Problem description: Give only the count of lines in the listing that contain the string "AsianBeauty".

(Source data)
_ _ _ _ _

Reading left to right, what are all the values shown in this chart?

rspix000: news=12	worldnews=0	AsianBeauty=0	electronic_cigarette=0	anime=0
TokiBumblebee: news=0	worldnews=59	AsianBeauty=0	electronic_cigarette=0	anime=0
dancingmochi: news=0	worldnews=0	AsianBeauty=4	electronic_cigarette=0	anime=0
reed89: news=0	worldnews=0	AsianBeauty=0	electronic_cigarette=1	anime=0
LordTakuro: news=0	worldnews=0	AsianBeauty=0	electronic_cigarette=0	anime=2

_ _ _ _ _

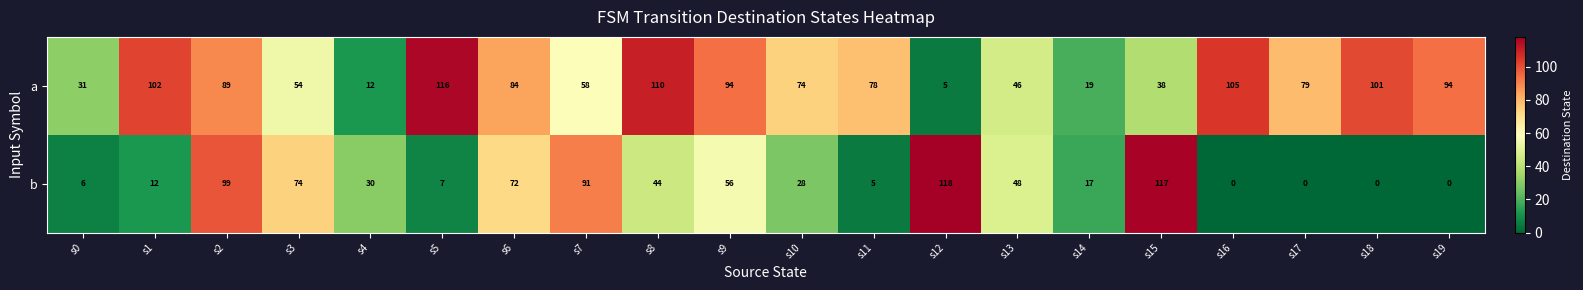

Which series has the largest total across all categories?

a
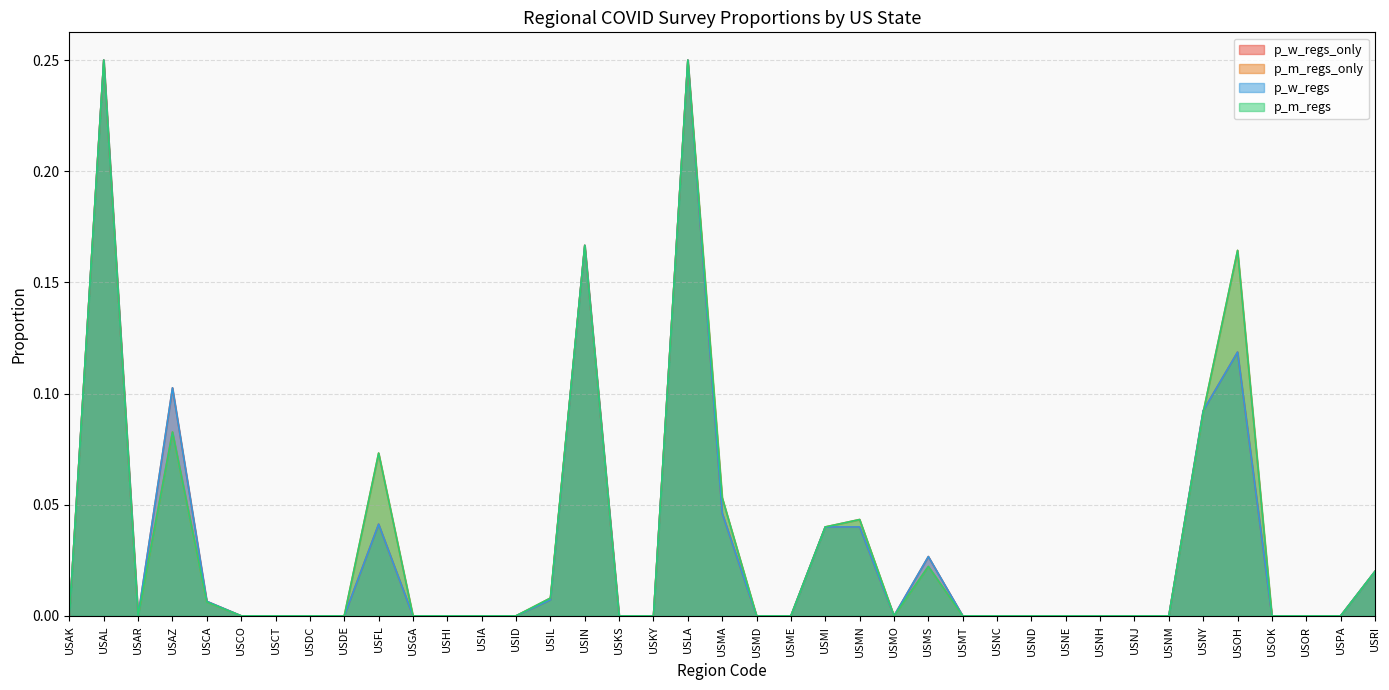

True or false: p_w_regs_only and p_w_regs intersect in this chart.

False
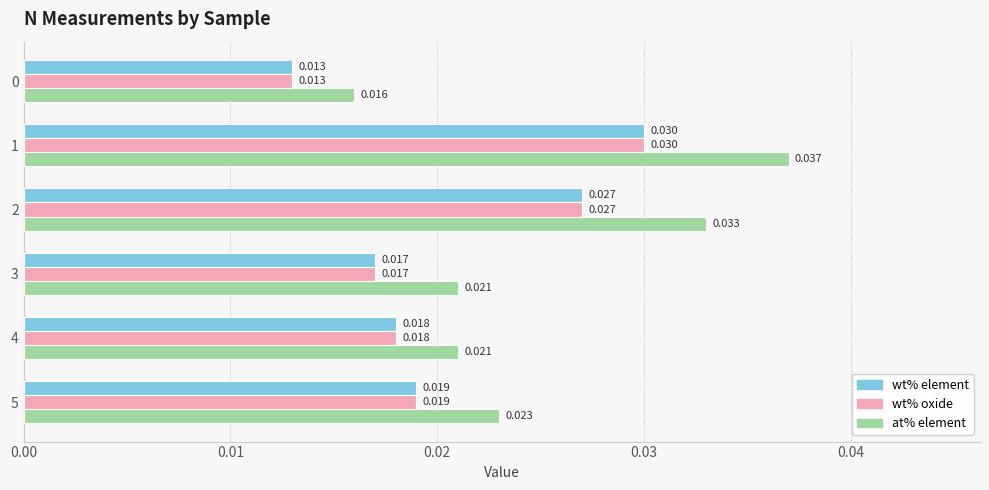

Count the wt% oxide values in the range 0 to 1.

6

_ _ _ _ _

Task result: 5